[Source material]

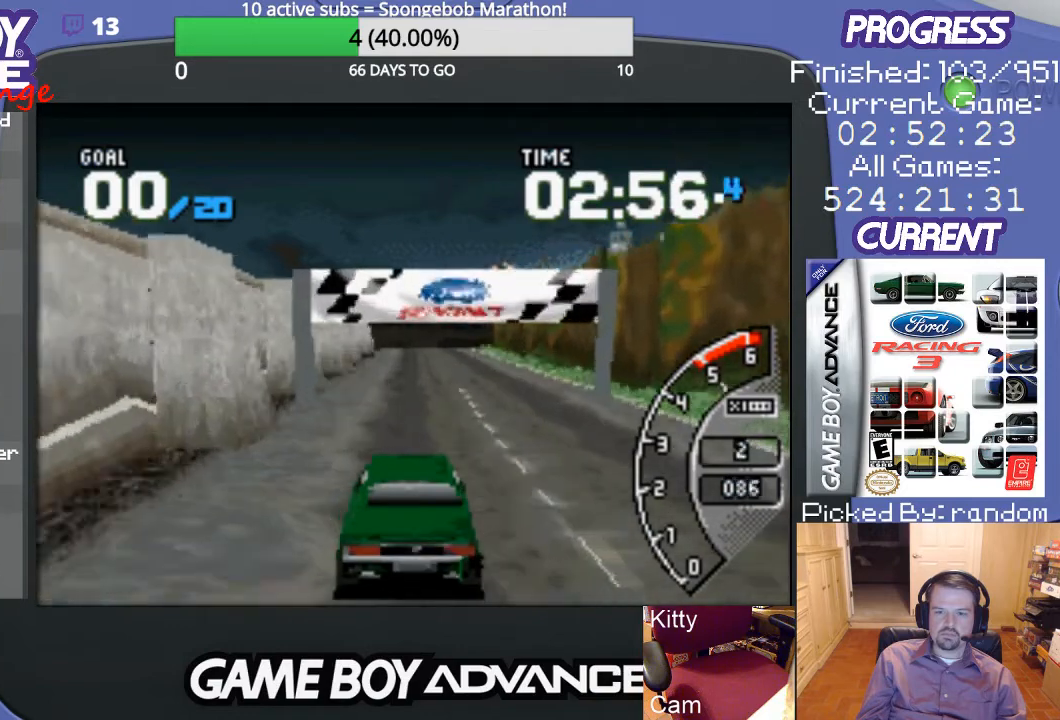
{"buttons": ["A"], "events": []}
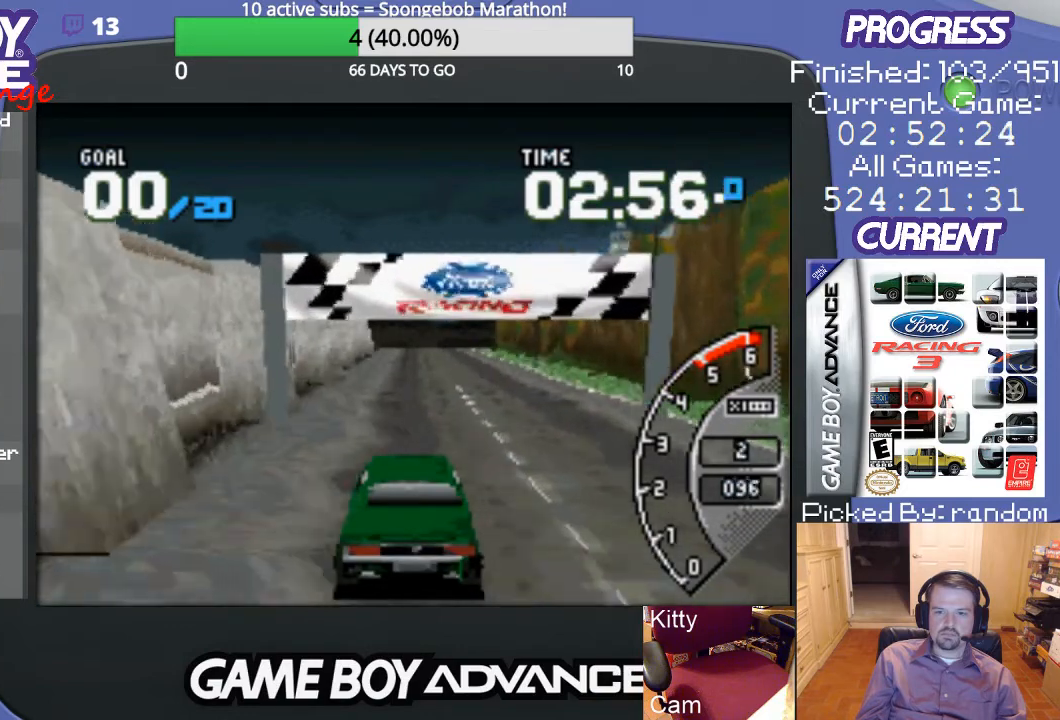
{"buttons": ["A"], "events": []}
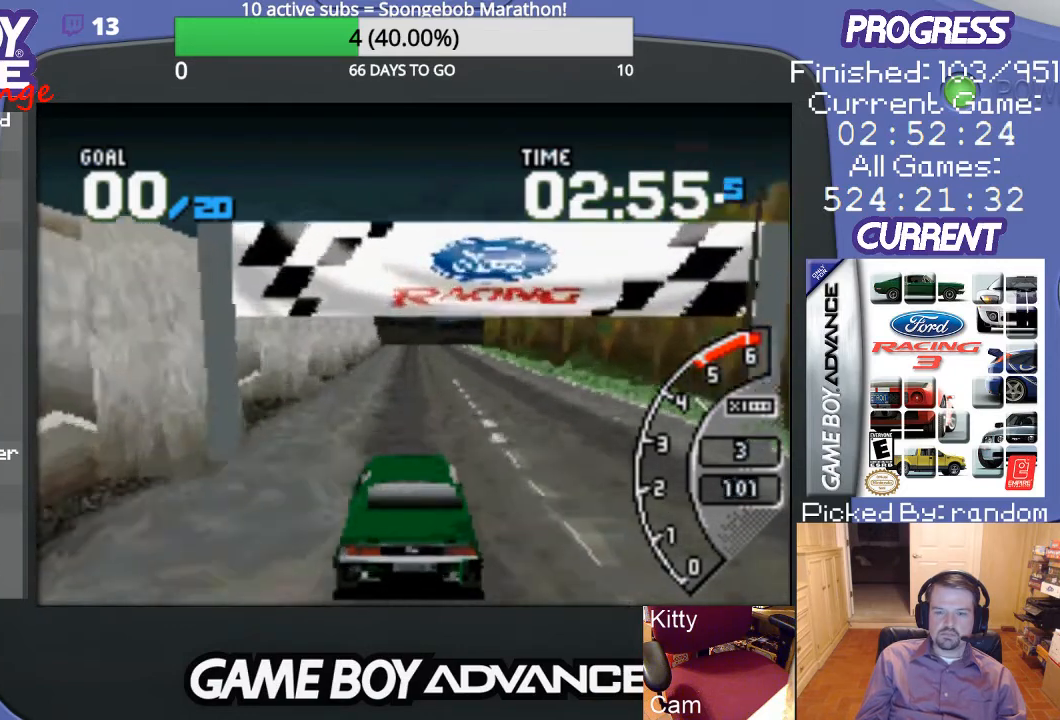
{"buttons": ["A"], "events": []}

[/Source material]

▶ Task statement
Please retype the listing above word for word, skipping each picture.

▶ Written answer
{"buttons": ["A"], "events": []}
{"buttons": ["A"], "events": []}
{"buttons": ["A"], "events": []}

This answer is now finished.